===== READING PASSAGE

# Incucor use info. please



## abax (Aug 15, 2015)

Can I add Incucor to my fertilizer and water my Paphs. and
Phrags. with both at one time? The instructions on the
bottle seem to suggest that K-Lite and Incucor can be used
together, but the wording is a bit ambiguous. Anybody do
this???


----------



## troy (Aug 16, 2015)

I used that stuff midweek by itself then fertilize on the weekend with very good results


----------



## Ray (Aug 16, 2015)

As I use a metering pump to add fertilizer to all irrigation water, I add either Inocucor garden Solution or KelpMax - or pesticides, if I have to go that far - via a hose-end sprayer, so they are all applied with fertilizer.

There is no issue there, in fact, the nitrogen in the fertilizer ought to enhance the growth of the bacterial population.


----------



## troy (Aug 16, 2015)

It's been really hot in my apt. When I am at work, I noticed the bottle had started to implode will this neutrilize the enzymes in inocucor?


----------



## abax (Aug 16, 2015)

Ray, take care of that shoulder! Mind your wife and get
well soon. Thank you for taking time to clarify.


----------



## troy (Aug 16, 2015)

Oh yeah, hope your shoulder gets better, take anti inflammatory stuff, fresh ginger, fresh pineapple, turmeric, hylauronic acid, licorice root, those will help tremendously


----------



## Ray (Aug 17, 2015)

The Inocucor product should be kept cool and dark when not used.


----------



## Chicago Chad (Aug 17, 2015)

I use inocucor about once a month. When I do i reduce the ferts by half. Excellent results btw!


----------



## SlipperFan (Aug 17, 2015)

Ray said:


> The Inocucor product should be kept cool and dark when not used.



Thanks for that tip!


----------



## Ray (Aug 18, 2015)

It's actually pretty stable at room temperature, but cool extends the live of the inoculants.


----------



## SlipperFan (Aug 18, 2015)

Room temperature in my greenhouse right now is pretty warm. My basement is "cool."


----------



## Ray (Aug 19, 2015)

...yet another reason to be more specific.

"Room temperature" is taken by many in industry as 65-75 degrees F.


----------



## Chicago Chad (Aug 19, 2015)

I also keep mine in the fridge along with all my organic liquid fertilizers.


----------

==========
===== SOURCE INFORMATION

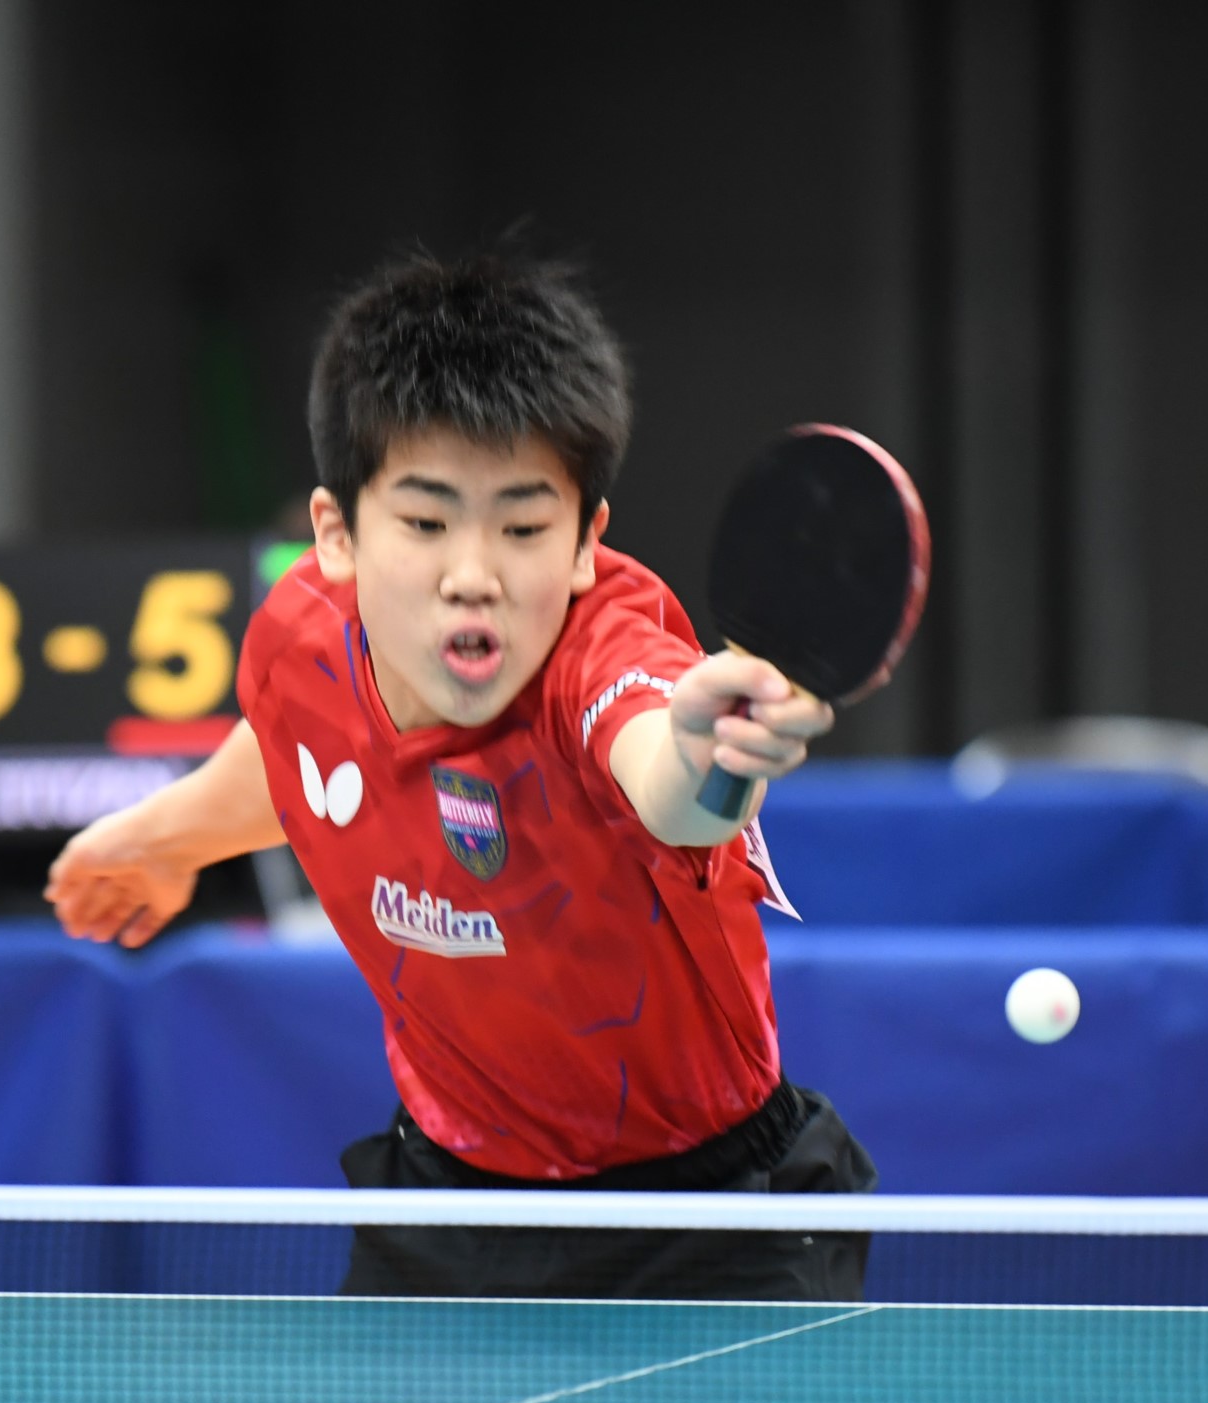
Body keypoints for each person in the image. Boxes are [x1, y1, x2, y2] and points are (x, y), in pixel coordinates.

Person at [46, 245, 876, 1300]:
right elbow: (300, 752)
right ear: (336, 534)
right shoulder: (301, 640)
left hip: (707, 1219)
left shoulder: (604, 652)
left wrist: (711, 755)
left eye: (523, 526)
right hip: (450, 1204)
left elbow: (663, 776)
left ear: (585, 542)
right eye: (426, 522)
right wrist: (163, 837)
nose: (473, 575)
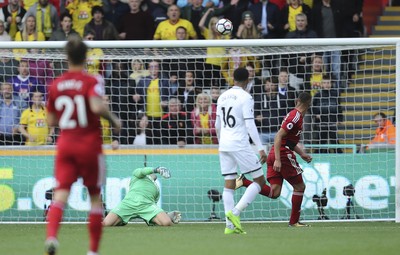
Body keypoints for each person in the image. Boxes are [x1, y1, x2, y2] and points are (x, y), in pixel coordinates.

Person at [44, 36, 121, 255]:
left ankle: (51, 237)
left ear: (66, 57)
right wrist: (114, 120)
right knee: (95, 198)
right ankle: (92, 251)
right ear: (86, 57)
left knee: (60, 194)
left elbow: (50, 121)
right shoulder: (90, 81)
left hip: (66, 144)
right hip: (89, 145)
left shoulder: (56, 84)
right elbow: (96, 107)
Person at [236, 92, 313, 227]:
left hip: (275, 153)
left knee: (274, 192)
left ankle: (244, 181)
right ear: (308, 104)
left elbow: (288, 140)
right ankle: (294, 222)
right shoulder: (295, 116)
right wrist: (278, 159)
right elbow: (278, 136)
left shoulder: (295, 115)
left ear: (297, 100)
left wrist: (302, 154)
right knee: (300, 186)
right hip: (282, 154)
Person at [215, 67, 267, 234]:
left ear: (233, 78)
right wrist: (260, 149)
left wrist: (221, 141)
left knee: (229, 184)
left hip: (224, 144)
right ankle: (235, 214)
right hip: (239, 144)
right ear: (247, 80)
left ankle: (229, 227)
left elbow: (217, 125)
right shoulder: (246, 97)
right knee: (259, 181)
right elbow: (250, 124)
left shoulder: (222, 96)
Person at [102, 166, 182, 226]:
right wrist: (157, 169)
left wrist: (163, 214)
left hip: (147, 206)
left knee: (167, 223)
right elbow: (143, 171)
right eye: (150, 172)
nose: (152, 173)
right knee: (105, 224)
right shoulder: (138, 175)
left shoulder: (157, 189)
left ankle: (167, 216)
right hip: (128, 204)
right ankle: (120, 220)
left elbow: (154, 205)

==========

EXERCISES:
1. In the forum thread on Inocucor, translate this sentence into Spanish: "The Inocucor product should be kept cool and dark when not used."
2. Answer these questions using the forum thread on Inocucor:
(a) How often does Chicago Chad use inocucor?
(b) What does Ray use to add fertilizer to all irrigation water?
(c) What temperature range does Ray say many in industry take "room temperature" to mean?

ANSWERS IN ORDER:
1. El producto Inocucor debe mantenerse fresco y en la oscuridad cuando no se usa.

2.
(a) About once a month.
(b) A metering pump.
(c) 65-75 degrees F.